:: Task description ::
The entries below are to be duplicated exactly, with nothing left out.

Records drawn from a dataset:
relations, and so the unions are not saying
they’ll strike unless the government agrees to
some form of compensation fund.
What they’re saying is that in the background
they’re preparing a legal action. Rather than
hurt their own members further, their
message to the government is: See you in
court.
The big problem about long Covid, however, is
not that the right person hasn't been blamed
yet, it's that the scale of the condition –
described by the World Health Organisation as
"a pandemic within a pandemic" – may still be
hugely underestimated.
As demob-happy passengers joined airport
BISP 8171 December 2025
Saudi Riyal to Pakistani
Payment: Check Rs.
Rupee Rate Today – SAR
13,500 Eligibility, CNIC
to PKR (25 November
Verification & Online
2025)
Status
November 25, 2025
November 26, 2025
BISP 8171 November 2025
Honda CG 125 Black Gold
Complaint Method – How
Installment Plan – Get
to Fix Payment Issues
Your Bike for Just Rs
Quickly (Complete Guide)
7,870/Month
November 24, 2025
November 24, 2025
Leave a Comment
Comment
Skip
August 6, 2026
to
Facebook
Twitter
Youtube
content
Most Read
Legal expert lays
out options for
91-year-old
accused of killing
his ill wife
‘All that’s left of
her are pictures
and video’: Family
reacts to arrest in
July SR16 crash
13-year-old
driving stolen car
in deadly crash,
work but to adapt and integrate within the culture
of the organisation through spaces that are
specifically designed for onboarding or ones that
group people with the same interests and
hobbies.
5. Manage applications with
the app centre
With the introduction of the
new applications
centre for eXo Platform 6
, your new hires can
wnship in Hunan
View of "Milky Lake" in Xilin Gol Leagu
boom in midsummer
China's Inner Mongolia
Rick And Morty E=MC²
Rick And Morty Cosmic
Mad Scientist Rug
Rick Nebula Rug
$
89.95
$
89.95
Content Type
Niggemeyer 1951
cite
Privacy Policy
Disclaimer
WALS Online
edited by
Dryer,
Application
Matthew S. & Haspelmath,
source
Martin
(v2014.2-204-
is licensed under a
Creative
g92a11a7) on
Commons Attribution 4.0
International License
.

:: Response area ::
relations, and so the unions are not saying
they’ll strike unless the government agrees to
some form of compensation fund.
What they’re saying is that in the background
they’re preparing a legal action. Rather than
hurt their own members further, their
message to the government is: See you in
court.
The big problem about long Covid, however, is
not that the right person hasn't been blamed
yet, it's that the scale of the condition –
described by the World Health Organisation as
"a pandemic within a pandemic" – may still be
hugely underestimated.
As demob-happy passengers joined airport
BISP 8171 December 2025
Saudi Riyal to Pakistani
Payment: Check Rs.
Rupee Rate Today – SAR
13,500 Eligibility, CNIC
to PKR (25 November
Verification & Online
2025)
Status
November 25, 2025
November 26, 2025
BISP 8171 November 2025
Honda CG 125 Black Gold
Complaint Method – How
Installment Plan – Get
to Fix Payment Issues
Your Bike for Just Rs
Quickly (Complete Guide)
7,870/Month
November 24, 2025
November 24, 2025
Leave a Comment
Comment
Skip
August 6, 2026
to
Facebook
Twitter
Youtube
content
Most Read
Legal expert lays
out options for
91-year-old
accused of killing
his ill wife
‘All that’s left of
her are pictures
and video’: Family
reacts to arrest in
July SR16 crash
13-year-old
driving stolen car
in deadly crash,
work but to adapt and integrate within the culture
of the organisation through spaces that are
specifically designed for onboarding or ones that
group people with the same interests and
hobbies.
5. Manage applications with
the app centre
With the introduction of the
new applications
centre for eXo Platform 6
, your new hires can
wnship in Hunan
View of "Milky Lake" in Xilin Gol Leagu
boom in midsummer
China's Inner Mongolia
Rick And Morty E=MC²
Rick And Morty Cosmic
Mad Scientist Rug
Rick Nebula Rug
$
89.95
$
89.95
Content Type
Niggemeyer 1951
cite
Privacy Policy
Disclaimer
WALS Online
edited by
Dryer,
Application
Matthew S. & Haspelmath,
source
Martin
(v2014.2-204-
is licensed under a
Creative
g92a11a7) on
Commons Attribution 4.0
International License
.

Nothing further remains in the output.